### Text
┌──
How to gently hush your inner asshole

“Who do you think you are?”
“Nobody’s gonna buy that.”
“You’ll just fail like you did the last ten times.”

Any of these monologues seem familiar to you? This voice that lives in all our heads is what Jen Pastiloff, author of On Being Human, calls your inner asshole. It’s the voice of our harshest critic (surprise! It’s us. We are our own harshest critics.), the words that surely other people are thinking about us. It’s the seventh-grade Mean Girl calling out your attempts at greatness and smashing them back down to mediocrity or failure.

That chick is a bitch, amirite?

Well, actually, that chick is here because she loves you.

Hear me out.

When we set a goal and fail, it hurts. Especially if it’s a highly public goal. Think middle school talent show, a fundraiser that nets only $6, canceled trips, stage flops, fumbled presentations, forgotten appointments. If your skin is crawling right now, or you have that familiar sinking sensation in your stomach, then you know exactly what I’m talking about.

As a woman in business, you’ve probably been advised at one point or another to Dream Big and to talk about your goals to other people. Multi-level marketing companies use this technique. While there’s a lot of credence to voicing your goals explicitly and speaking them aloud for accountability, these MLMs are banking on shame as a powerful motivator. If you fail, you feel shame, and we will do a great deal, even things that are waaaay out of alignment with our personal values and inner compasses, to avoid feeling shame.

Brene Brown is a shame researcher and one of my favorite authors and speakers. She has made a career out of thinking, learning, writing, and talking about shame and its profound impact—acknowledged or not—on our actions and our lives. She describes shame as “the intensely painful feeling or experience of believing that we are flawed and therefore unworthy of love and belonging—something we’ve experienced, done, or failed to do makes us unworthy of connection.”
└──
(Dataset items)
┌──
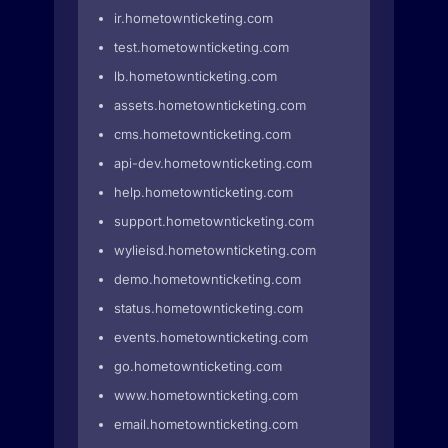
ir.hometownticketing.com
test.hometownticketing.com
lb.hometownticketing.com
assets.hometownticketing.com
cms.hometownticketing.com
api-dev.hometownticketing.com
help.hometownticketing.com
support.hometownticketing.com
wylieisd.hometownticketing.com
demo.hometownticketing.com
status.hometownticketing.com
events.hometownticketing.com
go.hometownticketing.com
www.hometownticketing.com
email.hometownticketing.com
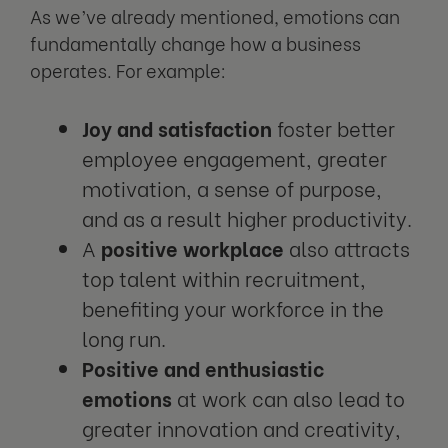
As we’ve already mentioned, emotions can
fundamentally change how a business
operates. For example:
Joy and satisfaction
foster better
employee engagement, greater
motivation, a sense of purpose,
and as a result higher productivity.
A
positive workplace
also attracts
top talent within recruitment,
benefiting your workforce in the
long run.
Positive and enthusiastic
emotions
at work can also lead to
greater innovation and creativity,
└──
### Exercise tasks
1. Reproduce the article from "When we set" up to and including "avoid feeling shame.".
2. List every example of a failed goal that the article names in the paragraph starting "When we set a goal and fail".
Work from the article alone.

### Answers given
1.
When we set a goal and fail, it hurts. Especially if it’s a highly public goal. Think middle school talent show, a fundraiser that nets only $6, canceled trips, stage flops, fumbled presentations, forgotten appointments. If your skin is crawling right now, or you have that familiar sinking sensation in your stomach, then you know exactly what I’m talking about.

As a woman in business, you’ve probably been advised at one point or another to Dream Big and to talk about your goals to other people. Multi-level marketing companies use this technique. While there’s a lot of credence to voicing your goals explicitly and speaking them aloud for accountability, these MLMs are banking on shame as a powerful motivator. If you fail, you feel shame, and we will do a great deal, even things that are waaaay out of alignment with our personal values and inner compasses, to avoid feeling shame.

2.
- middle school talent show
- a fundraiser that nets only $6
- canceled trips
- stage flops
- fumbled presentations
- forgotten appointments